• PAGE EXCERPT
>>>>>
“While we want films to be our anchor, we are equally excited about digital & TV:” Ajit Thakur

From transitioning from Unilever in London to the Indian media space, Trinity Pictures CEO Ajit Thakur was lucky enough to get mentorship from two of the best minds in the media space - Ronnie Screwvala and Ekta Kapoor. Having learnt a lot from Screwvala in terms of business in media and from Kapoor, the madness of creativity, Thakur couldn’t have asked for a better learning ground.


Since the time he came to India in 2007, he always wanted to make films, but then only landed up doing television stints with Sony and Life OK, which he found equally exciting.


With a specific agenda on films that is to create his own label, he then finally got a platform in Eros International (with Trinity Pictures) to realise his dream.


In conversation with’s Disha Shah, Thakur speaks about his movie making passion, what Trinity Picture stands for, his journey from TV to films and more.




What are the three core elements that you envisioned while launching the Trinity Pictures banner?


Since the time I came back to India in 2007, I always wanted to make films. But when I came here I realised that all the platforms were equally exciting. Even after having moved to films, I still believe that television is as exciting a medium. But I had done two very good stints in TV with Sony and Life OK, so I thought it was time for me to do something in films now.


My agenda was to be very specific – create a different studio and when I met Sunil Lulla and Kishore Lulla at Eros, they were both excited about it. Most importantly, they had the ideal platform for me to do what I wanted to do. So in February, Trinity Pictures was set-up as an in-house production house within Eros.


There are three unique things about Trinity. Firstly, as a company we will focus only on developing franchises films because I believe focus gets you success. Keeping in mind Indian and global box office trends, there is space for franchise films. In India, as of June the top two films are returning films like Tanu Weds Manu Returns and Furious 7. While India is slowly waking up to the power of franchises, Hollywood has been tasting success with it for more than a decade. Even if we do come across a great script, which we can’t convert into a franchise, Trinity will pass it on to Eros. Our focus is very clear.
<<<<<
• INFORMATION PROVIDED
>>>>>
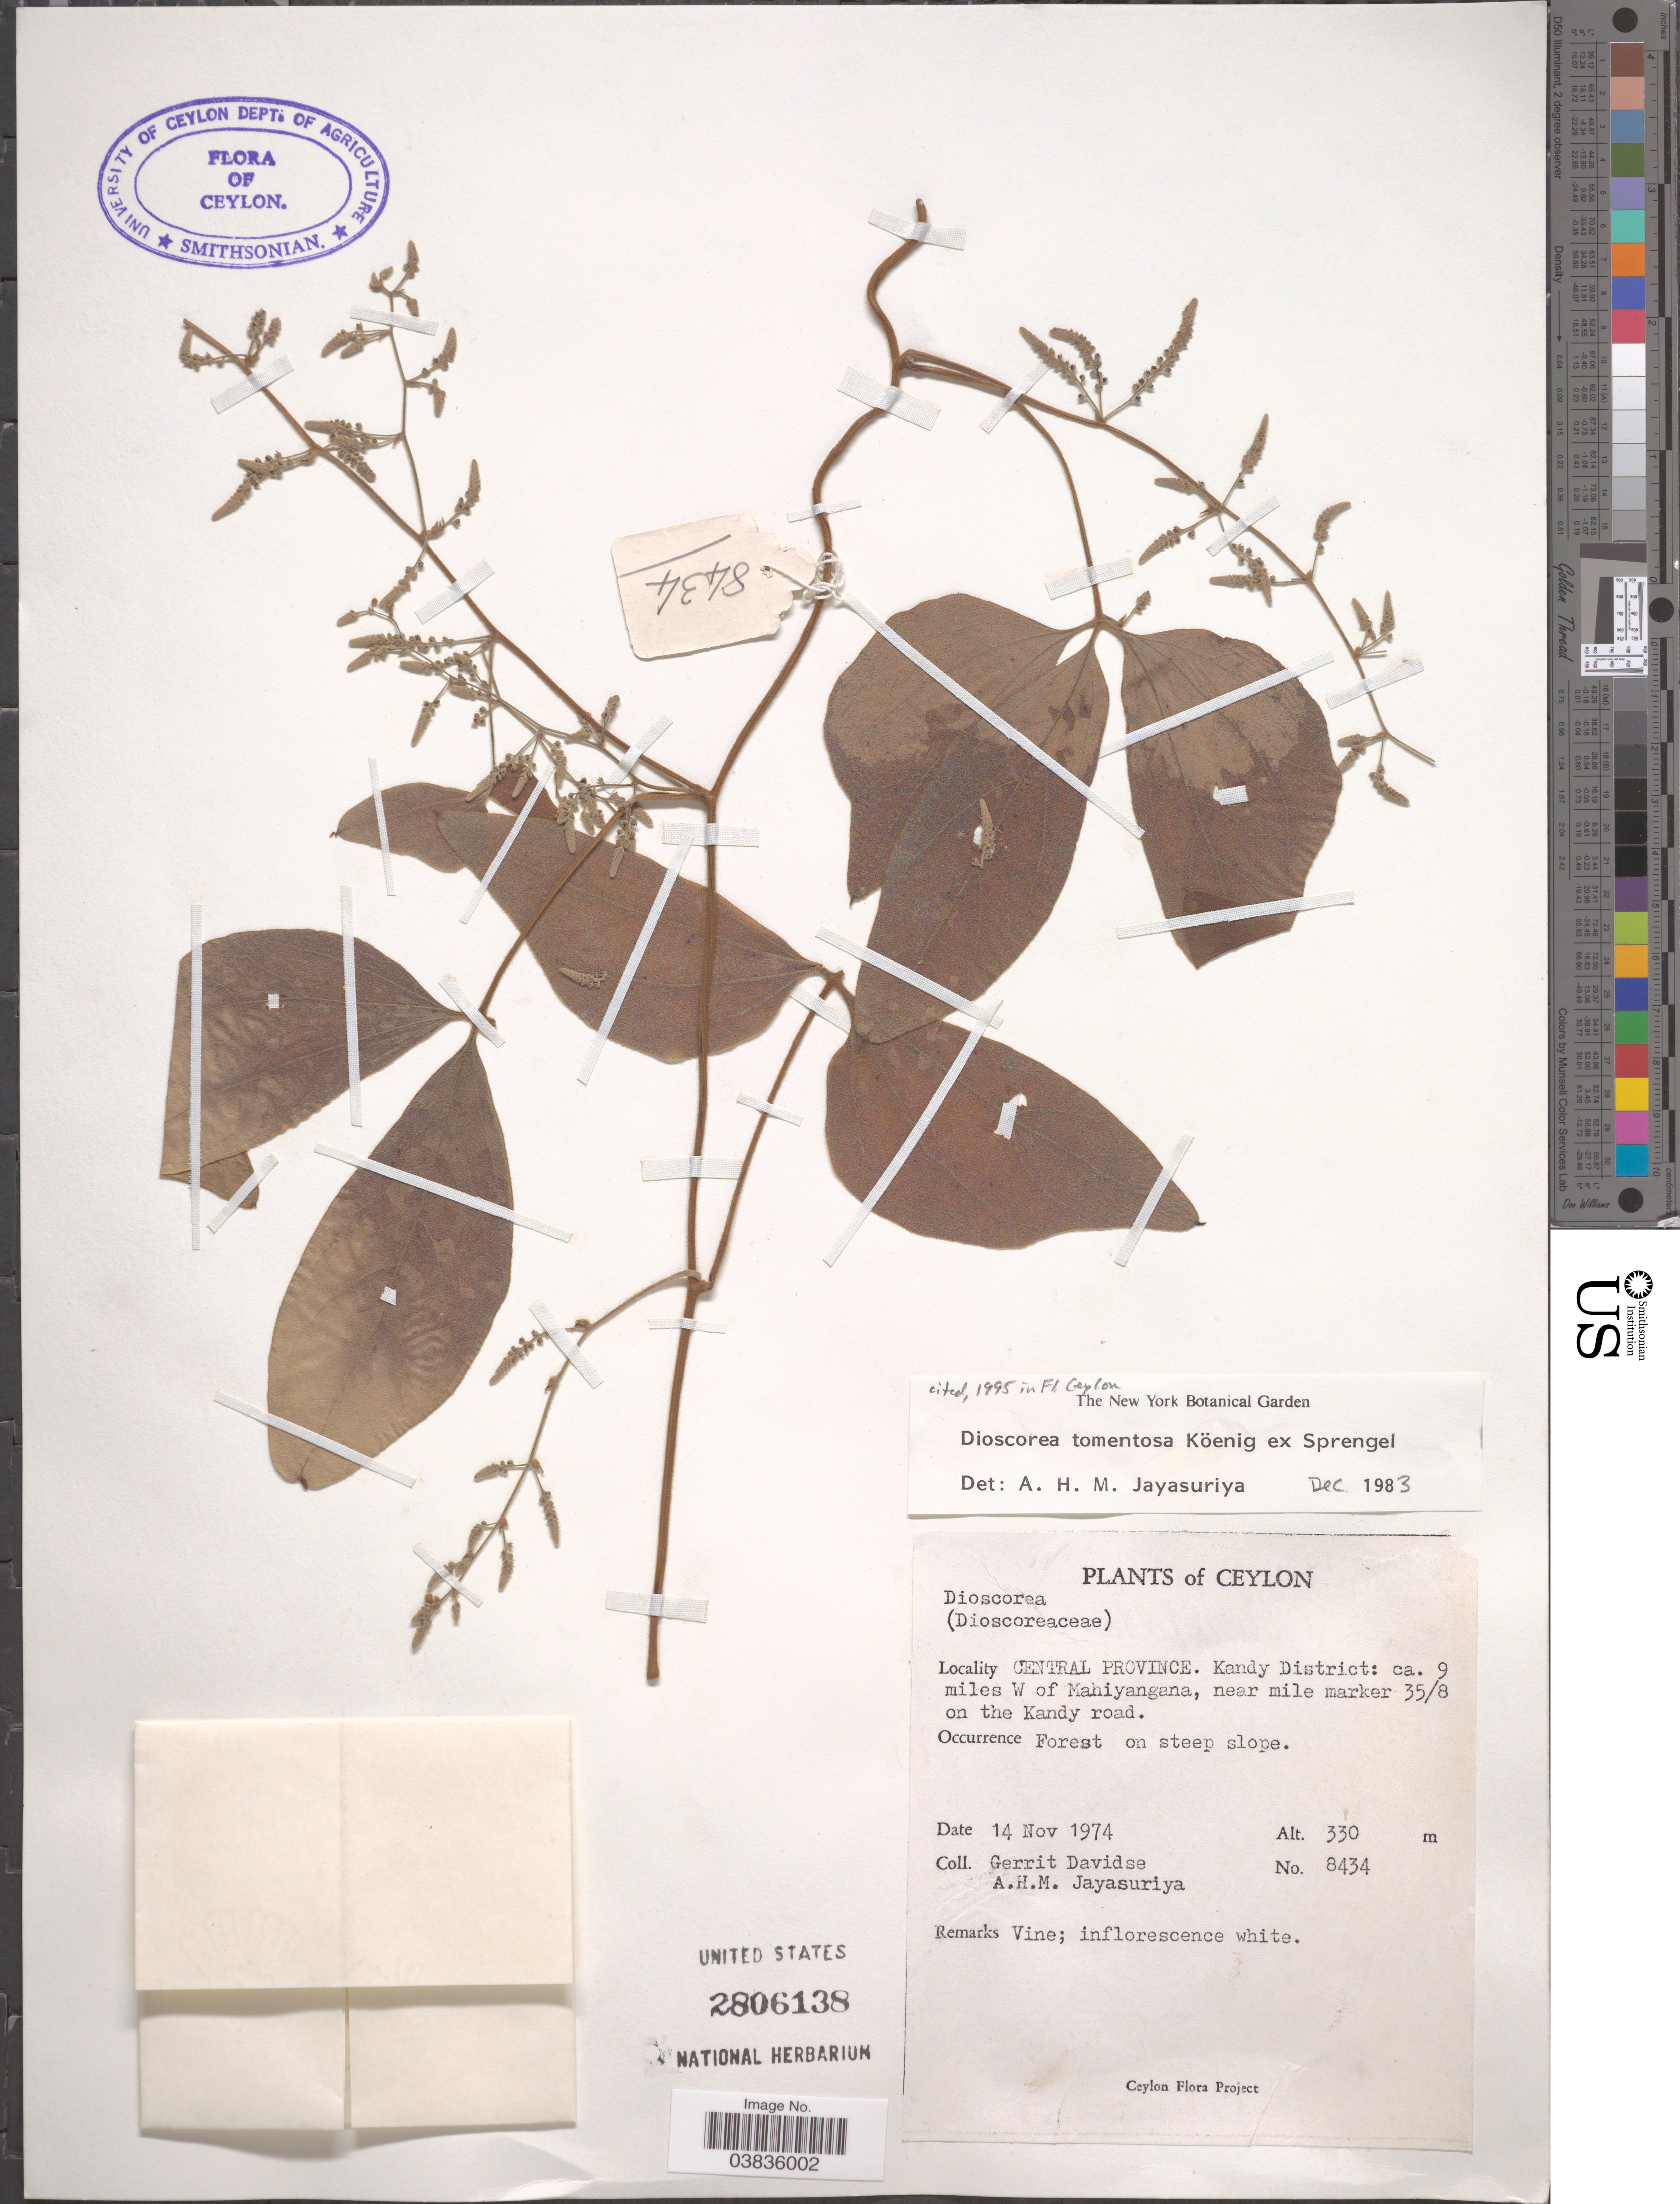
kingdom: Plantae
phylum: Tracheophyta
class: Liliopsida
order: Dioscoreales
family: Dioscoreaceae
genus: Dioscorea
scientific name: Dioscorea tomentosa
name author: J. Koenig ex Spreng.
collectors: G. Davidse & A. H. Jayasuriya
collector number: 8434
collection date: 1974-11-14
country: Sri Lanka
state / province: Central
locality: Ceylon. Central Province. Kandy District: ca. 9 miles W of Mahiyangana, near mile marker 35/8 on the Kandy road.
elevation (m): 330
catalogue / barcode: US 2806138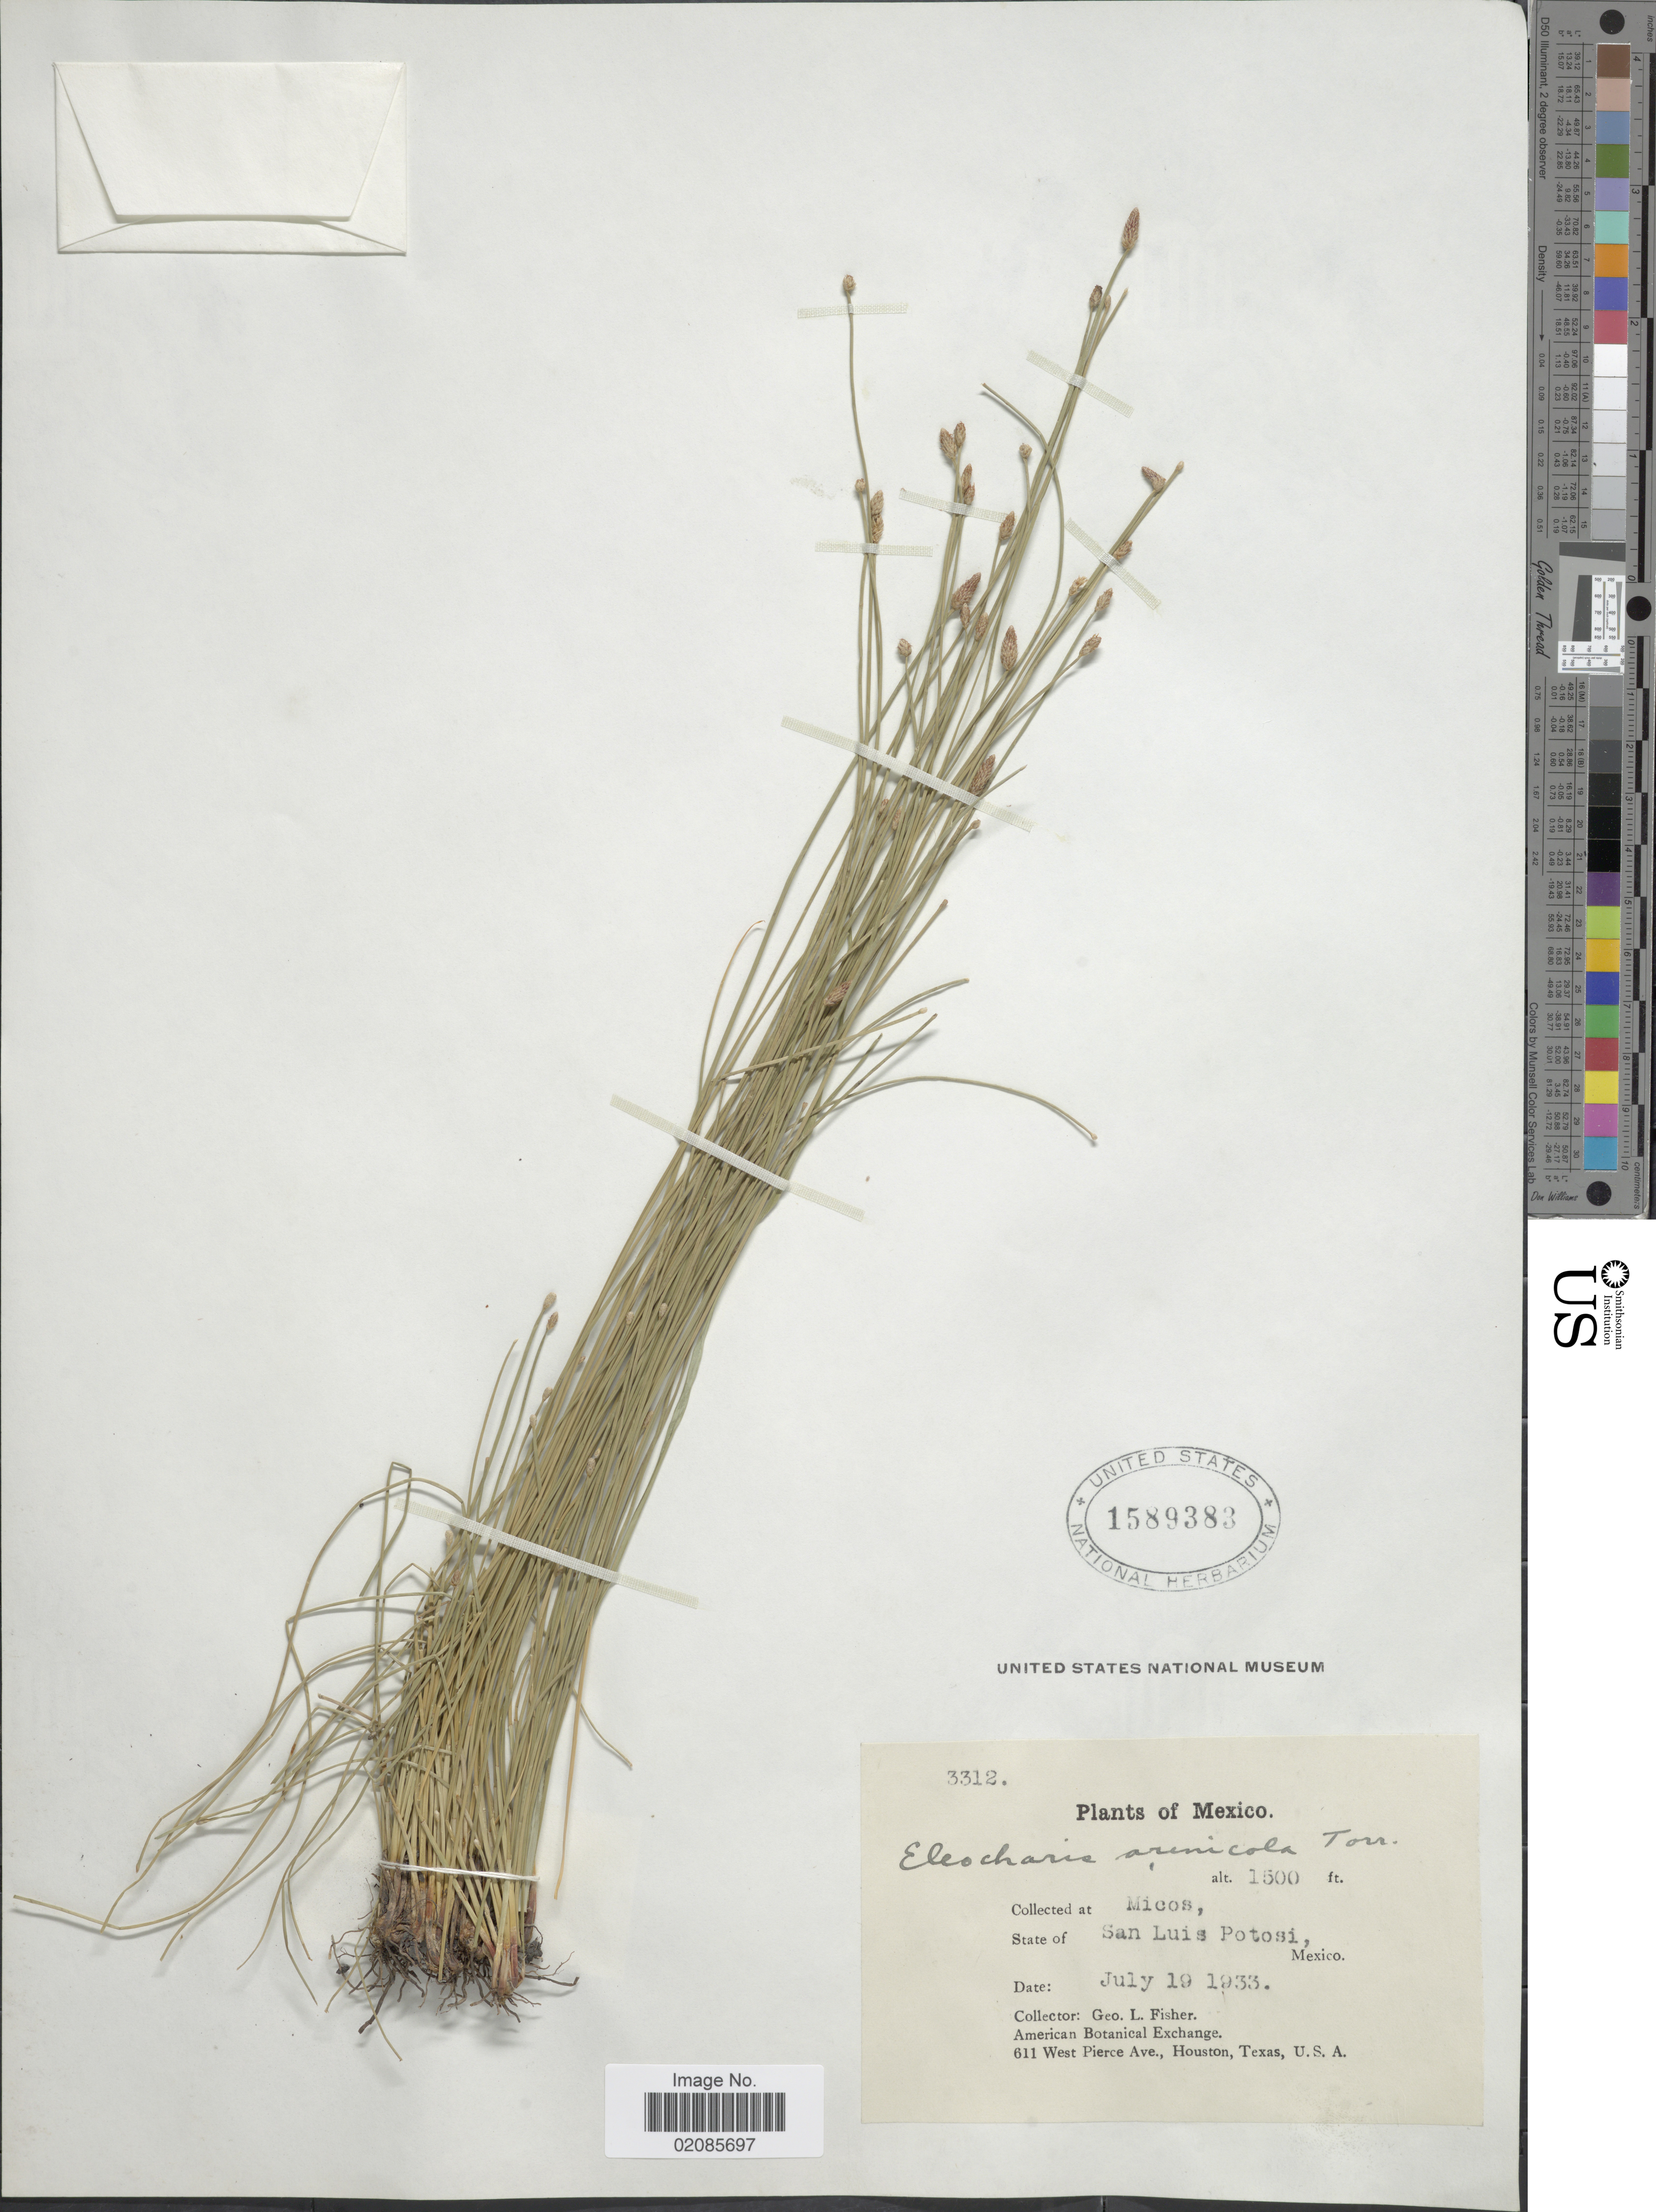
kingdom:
<<<<<
• PROBLEM DETAILS
Pick up the interview with Trinity Pictures CEO Ajit Thakur after its last sentence and keep writing it. The material has nothing to do with the interview.

• OUTPUT BELOW
Secondly, at Trinity we are not looking at ourselves as being just a film franchise studio. We will create franchises that can go across and beyond screens. It can happen that we develop a idea for digital, take it to TV and then to films. We are keen at making digital comics and character games for each franchise. One franchise might start with a comic and then become a film, while another might begin as a film and then hop on to the gaming platform. The possibilities are endless.


Thirdly, we will be the first studio to have an in-house writers’ room. We are hiring 10-12 writers and three are already on-board through this unique open application that we have. We will have all these writers developing concepts and ideas for us in-house.


From Yash Raj Films to UTV, many studios today have multiple film banners to cater to different genres. Why did Eros feel the need to launch a separate banner too?


I think it is not about the need for a separate banner as much as about the fact that all these films could have been done under Eros. However, when I presented the idea to Kishore, he saw the merit in having a separate identity to these franchise films. So, while Eros stands for certain kind of big films across genres, Trinity will stand for big films within the franchise space. And moreover, I believe it sits in well as a strategic thing from a market’s promise that both the brands can grow.


Eros is at the threshold of really aggressive growth in the next five years. It fits in the plan to have a second brand under it. More importantly, Trinity is not like the second label of other studios. Other studios use the second label to make small and alternative films; Trinity will cater to mainstream and big films.


From TV to films, what were the initial challenges that you faced and how have you adapted to the new medium?


There were no challenges, just opportunities. I am a curious person and for me it’s a process of evolution, so I don’t see them as challenges. Between Ronnie Screwvala and Ekta Kapoor, I couldn’t have asked for a better learning ground. My stints in broadcasting were also fantastic. I never thought I would do TV for so long but I did enjoy it a lot.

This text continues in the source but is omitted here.